Exercise objective =>
Give the lines again exactly as they appear, beginning at the one with "<!-- shield labels -->" and ending at the last line of the records.

Data =>
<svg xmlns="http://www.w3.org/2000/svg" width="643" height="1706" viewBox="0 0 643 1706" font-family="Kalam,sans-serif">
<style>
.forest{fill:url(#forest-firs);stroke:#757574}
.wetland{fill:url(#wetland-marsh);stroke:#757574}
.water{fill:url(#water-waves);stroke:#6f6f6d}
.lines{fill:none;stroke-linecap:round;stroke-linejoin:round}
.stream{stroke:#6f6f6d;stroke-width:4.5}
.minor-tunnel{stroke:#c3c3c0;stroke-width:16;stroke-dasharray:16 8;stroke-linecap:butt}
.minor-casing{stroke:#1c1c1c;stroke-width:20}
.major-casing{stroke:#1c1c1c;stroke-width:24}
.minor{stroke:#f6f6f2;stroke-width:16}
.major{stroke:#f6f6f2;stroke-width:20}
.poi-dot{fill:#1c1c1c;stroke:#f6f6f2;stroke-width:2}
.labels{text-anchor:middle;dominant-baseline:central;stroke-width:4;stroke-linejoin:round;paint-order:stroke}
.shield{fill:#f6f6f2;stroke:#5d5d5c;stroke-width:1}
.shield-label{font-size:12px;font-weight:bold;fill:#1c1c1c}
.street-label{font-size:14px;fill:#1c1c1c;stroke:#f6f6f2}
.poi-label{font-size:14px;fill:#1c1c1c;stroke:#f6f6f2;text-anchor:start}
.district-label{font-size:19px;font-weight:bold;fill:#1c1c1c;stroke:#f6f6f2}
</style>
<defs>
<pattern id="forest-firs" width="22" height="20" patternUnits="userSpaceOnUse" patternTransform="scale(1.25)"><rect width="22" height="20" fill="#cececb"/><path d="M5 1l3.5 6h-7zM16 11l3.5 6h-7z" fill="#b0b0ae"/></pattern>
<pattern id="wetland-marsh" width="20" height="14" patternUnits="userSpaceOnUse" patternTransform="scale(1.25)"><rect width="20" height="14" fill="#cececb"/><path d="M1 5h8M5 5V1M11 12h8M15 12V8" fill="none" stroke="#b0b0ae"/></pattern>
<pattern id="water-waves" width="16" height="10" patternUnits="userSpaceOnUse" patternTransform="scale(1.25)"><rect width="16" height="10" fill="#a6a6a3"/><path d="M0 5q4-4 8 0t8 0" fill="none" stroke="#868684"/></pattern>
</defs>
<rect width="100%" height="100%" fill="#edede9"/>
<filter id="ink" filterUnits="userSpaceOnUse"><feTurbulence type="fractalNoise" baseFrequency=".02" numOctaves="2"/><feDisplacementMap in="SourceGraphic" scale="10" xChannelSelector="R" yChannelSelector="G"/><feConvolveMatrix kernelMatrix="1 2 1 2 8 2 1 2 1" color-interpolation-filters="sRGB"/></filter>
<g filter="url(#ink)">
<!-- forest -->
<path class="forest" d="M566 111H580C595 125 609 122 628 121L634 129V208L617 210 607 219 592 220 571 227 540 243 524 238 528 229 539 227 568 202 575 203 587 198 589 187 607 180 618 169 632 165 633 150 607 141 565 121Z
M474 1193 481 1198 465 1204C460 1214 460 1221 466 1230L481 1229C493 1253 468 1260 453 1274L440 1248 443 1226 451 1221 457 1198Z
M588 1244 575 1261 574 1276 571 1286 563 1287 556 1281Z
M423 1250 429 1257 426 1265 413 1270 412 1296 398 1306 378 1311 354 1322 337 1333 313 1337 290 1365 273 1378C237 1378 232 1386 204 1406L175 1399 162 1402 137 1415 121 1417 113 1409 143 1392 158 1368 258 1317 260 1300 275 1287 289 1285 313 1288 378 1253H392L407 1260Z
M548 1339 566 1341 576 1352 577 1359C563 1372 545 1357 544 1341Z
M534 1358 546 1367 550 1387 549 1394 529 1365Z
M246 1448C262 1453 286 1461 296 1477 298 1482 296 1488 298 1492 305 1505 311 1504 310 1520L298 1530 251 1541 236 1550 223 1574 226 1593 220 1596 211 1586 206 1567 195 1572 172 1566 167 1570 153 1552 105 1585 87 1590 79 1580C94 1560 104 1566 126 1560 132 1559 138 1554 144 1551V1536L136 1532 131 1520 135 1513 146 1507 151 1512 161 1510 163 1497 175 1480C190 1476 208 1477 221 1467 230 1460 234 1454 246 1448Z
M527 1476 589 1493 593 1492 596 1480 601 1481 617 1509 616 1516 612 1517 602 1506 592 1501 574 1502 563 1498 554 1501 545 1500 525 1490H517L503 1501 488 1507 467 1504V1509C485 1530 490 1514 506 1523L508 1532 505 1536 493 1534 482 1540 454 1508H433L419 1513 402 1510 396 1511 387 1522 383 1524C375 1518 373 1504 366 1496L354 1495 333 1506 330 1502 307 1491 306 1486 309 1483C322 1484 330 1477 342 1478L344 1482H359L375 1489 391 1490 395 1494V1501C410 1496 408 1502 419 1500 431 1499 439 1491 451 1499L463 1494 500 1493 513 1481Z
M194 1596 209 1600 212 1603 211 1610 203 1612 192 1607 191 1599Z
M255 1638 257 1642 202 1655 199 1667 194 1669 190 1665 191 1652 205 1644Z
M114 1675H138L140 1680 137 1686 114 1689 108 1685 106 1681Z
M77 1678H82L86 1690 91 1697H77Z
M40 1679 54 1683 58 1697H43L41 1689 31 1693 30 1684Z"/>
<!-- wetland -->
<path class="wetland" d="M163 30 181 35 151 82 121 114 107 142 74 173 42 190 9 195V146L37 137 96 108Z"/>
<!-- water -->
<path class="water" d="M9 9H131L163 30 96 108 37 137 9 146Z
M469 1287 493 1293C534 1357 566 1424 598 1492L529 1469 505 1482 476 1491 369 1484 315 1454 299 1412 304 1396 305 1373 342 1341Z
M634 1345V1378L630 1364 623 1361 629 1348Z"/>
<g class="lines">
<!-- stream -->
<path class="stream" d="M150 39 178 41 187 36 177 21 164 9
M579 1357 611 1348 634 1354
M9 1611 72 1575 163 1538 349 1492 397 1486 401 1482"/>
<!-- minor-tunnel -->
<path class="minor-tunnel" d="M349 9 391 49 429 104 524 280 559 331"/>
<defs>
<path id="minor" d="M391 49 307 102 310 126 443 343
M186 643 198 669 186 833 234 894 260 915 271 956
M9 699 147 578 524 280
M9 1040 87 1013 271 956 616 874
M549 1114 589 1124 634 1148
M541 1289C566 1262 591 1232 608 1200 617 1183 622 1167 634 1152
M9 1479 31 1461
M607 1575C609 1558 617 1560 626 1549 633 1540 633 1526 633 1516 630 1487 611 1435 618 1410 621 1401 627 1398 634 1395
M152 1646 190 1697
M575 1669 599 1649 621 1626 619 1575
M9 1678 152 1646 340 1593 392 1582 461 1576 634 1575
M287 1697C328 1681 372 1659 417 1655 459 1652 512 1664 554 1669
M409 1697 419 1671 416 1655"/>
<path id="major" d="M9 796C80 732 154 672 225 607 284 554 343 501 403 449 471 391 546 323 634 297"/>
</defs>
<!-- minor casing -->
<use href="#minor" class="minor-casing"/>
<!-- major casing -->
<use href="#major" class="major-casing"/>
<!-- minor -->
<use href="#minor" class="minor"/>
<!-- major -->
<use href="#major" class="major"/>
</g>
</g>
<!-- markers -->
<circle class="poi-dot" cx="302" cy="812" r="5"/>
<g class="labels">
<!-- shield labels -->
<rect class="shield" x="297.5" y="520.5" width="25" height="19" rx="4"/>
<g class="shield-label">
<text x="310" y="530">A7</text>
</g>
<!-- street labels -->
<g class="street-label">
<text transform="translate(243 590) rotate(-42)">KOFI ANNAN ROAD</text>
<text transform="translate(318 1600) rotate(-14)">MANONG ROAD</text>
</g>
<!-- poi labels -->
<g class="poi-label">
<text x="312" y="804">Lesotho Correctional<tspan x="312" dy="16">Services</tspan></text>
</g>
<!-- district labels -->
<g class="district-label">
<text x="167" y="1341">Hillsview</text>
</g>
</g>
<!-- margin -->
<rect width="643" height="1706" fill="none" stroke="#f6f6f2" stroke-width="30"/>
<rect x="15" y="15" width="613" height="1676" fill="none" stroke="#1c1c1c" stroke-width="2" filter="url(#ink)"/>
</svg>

Reply to the exercise =>
<!-- shield labels -->
<rect class="shield" x="297.5" y="520.5" width="25" height="19" rx="4"/>
<g class="shield-label">
<text x="310" y="530">A7</text>
</g>
<!-- street labels -->
<g class="street-label">
<text transform="translate(243 590) rotate(-42)">KOFI ANNAN ROAD</text>
<text transform="translate(318 1600) rotate(-14)">MANONG ROAD</text>
</g>
<!-- poi labels -->
<g class="poi-label">
<text x="312" y="804">Lesotho Correctional<tspan x="312" dy="16">Services</tspan></text>
</g>
<!-- district labels -->
<g class="district-label">
<text x="167" y="1341">Hillsview</text>
</g>
</g>
<!-- margin -->
<rect width="643" height="1706" fill="none" stroke="#f6f6f2" stroke-width="30"/>
<rect x="15" y="15" width="613" height="1676" fill="none" stroke="#1c1c1c" stroke-width="2" filter="url(#ink)"/>
</svg>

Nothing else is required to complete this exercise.